__What the exercise asks__.
Copy each line of the material beneath that holds the word "Gebühren".

····················

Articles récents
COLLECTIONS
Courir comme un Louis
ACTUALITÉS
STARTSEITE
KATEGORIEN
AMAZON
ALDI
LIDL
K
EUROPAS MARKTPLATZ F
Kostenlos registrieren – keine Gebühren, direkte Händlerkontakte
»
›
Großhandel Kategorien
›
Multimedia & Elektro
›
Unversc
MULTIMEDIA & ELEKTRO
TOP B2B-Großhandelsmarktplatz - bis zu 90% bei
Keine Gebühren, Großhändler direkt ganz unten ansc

····················

__Exercise output__.
Kostenlos registrieren – keine Gebühren, direkte Händlerkontakte
Keine Gebühren, Großhändler direkt ganz unten ansc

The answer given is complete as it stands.